Тем не менее организация сегодня все же вносит свой вклад в обеспечение европейской безопасности. Я уверен, что без действий специальной мониторинговой миссии ОБСЕ на Украине ситуация в Донбассе была бы значительно хуже, потому что ее работа является в определенной степени сдерживающим фактором для украинских властей, хотя и не всегда. Нынешнее обострение ситуации на Украине тому свидетельство. Ведь даже то, что наблюдатели ОБСЕ видели и констатировали нарушения перемирия со стороны украинских войск, Киев не остановило.
— Как вы оцениваете взаимодействие с Советом Европы с учетом прошедшего 20-летнего юбилея присоединения России к организации? Не отразилось ли на них мнение Конституционного суда РФ на решение ЕСПЧ по делу ЮКОСа?

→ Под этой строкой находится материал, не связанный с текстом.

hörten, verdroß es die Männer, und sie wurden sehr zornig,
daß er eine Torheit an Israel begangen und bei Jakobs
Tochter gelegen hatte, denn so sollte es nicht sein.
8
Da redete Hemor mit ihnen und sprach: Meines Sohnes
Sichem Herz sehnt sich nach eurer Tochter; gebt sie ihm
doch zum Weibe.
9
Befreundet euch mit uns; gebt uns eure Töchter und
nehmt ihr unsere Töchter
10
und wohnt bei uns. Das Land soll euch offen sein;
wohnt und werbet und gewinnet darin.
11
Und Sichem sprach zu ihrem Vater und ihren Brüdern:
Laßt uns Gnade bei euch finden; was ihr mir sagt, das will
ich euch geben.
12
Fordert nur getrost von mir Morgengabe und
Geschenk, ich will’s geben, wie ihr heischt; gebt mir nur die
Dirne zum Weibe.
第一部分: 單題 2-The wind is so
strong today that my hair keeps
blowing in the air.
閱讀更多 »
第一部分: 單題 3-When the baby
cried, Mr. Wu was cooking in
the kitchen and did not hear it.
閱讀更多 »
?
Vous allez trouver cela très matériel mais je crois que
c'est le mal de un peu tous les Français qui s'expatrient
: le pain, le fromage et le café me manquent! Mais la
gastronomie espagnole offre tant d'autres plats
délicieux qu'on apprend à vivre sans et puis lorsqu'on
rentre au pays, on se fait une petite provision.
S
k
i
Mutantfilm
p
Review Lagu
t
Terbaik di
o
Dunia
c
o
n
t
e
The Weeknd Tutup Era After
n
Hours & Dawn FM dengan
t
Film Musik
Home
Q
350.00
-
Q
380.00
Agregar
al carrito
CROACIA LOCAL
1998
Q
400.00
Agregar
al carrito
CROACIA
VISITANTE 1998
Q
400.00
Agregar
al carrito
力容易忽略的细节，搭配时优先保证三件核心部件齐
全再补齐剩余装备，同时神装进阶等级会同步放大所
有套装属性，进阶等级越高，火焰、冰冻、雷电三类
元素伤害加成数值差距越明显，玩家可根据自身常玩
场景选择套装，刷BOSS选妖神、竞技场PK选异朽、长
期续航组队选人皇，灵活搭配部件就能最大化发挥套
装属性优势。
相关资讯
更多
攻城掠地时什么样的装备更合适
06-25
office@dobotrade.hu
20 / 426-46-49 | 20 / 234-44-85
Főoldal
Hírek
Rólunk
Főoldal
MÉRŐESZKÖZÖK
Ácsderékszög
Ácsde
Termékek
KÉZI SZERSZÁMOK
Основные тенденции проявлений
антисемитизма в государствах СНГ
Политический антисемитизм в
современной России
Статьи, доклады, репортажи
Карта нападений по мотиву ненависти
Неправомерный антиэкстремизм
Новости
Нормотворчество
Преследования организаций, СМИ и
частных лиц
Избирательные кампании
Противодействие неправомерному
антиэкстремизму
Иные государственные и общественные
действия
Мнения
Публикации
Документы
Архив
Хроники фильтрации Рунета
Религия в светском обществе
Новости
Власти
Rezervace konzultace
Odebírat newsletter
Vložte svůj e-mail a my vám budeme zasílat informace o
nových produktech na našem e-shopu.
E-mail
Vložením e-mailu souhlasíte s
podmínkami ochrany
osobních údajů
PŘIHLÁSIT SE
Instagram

— Не отразилось, так как любое государство-член Совета Европы обладает своим законодательством, своими правилами. Странно иногда слышать, что по вопросам, связанным с Европейской конвенцией по правам человека, высказываются представители Евросоюза, хотя, как вы знаете, на протяжении последних лет мы не можем "втянуть" Евросоюз в конвенцию. Мы однозначно внимательно следим за работой конвенции, за работой Европейского суда по правам человека.
— На этой неделе появилась информация о том, что российские представители могут принять участие в заседании посткома ПАСЕ в Мадриде в марте. Можно ли говорить о некотором изменении политики ПАСЕ в отношении России?
ПАСЕ не является какой-то монолитной антироссийской структурой. Среди членов Ассамблеи много достаточно разумных и позитивно настроенных парламентариев, которые прекрасно понимают, что от неучастия российской делегации в работе ПАСЕ, наверное, больше страдает сама ПАСЕ, чье значение, как общеевропейского парламентского форума, утрачивается. В рамках ПАСЕ есть силы, настроенные на сотрудничество с нашими парламентариями, и такой подход можно только приветствовать. Другое дело, что российская делегация возобновит работу в ПАСЕ только при условии полного восстановления ее прав в Ассамблее.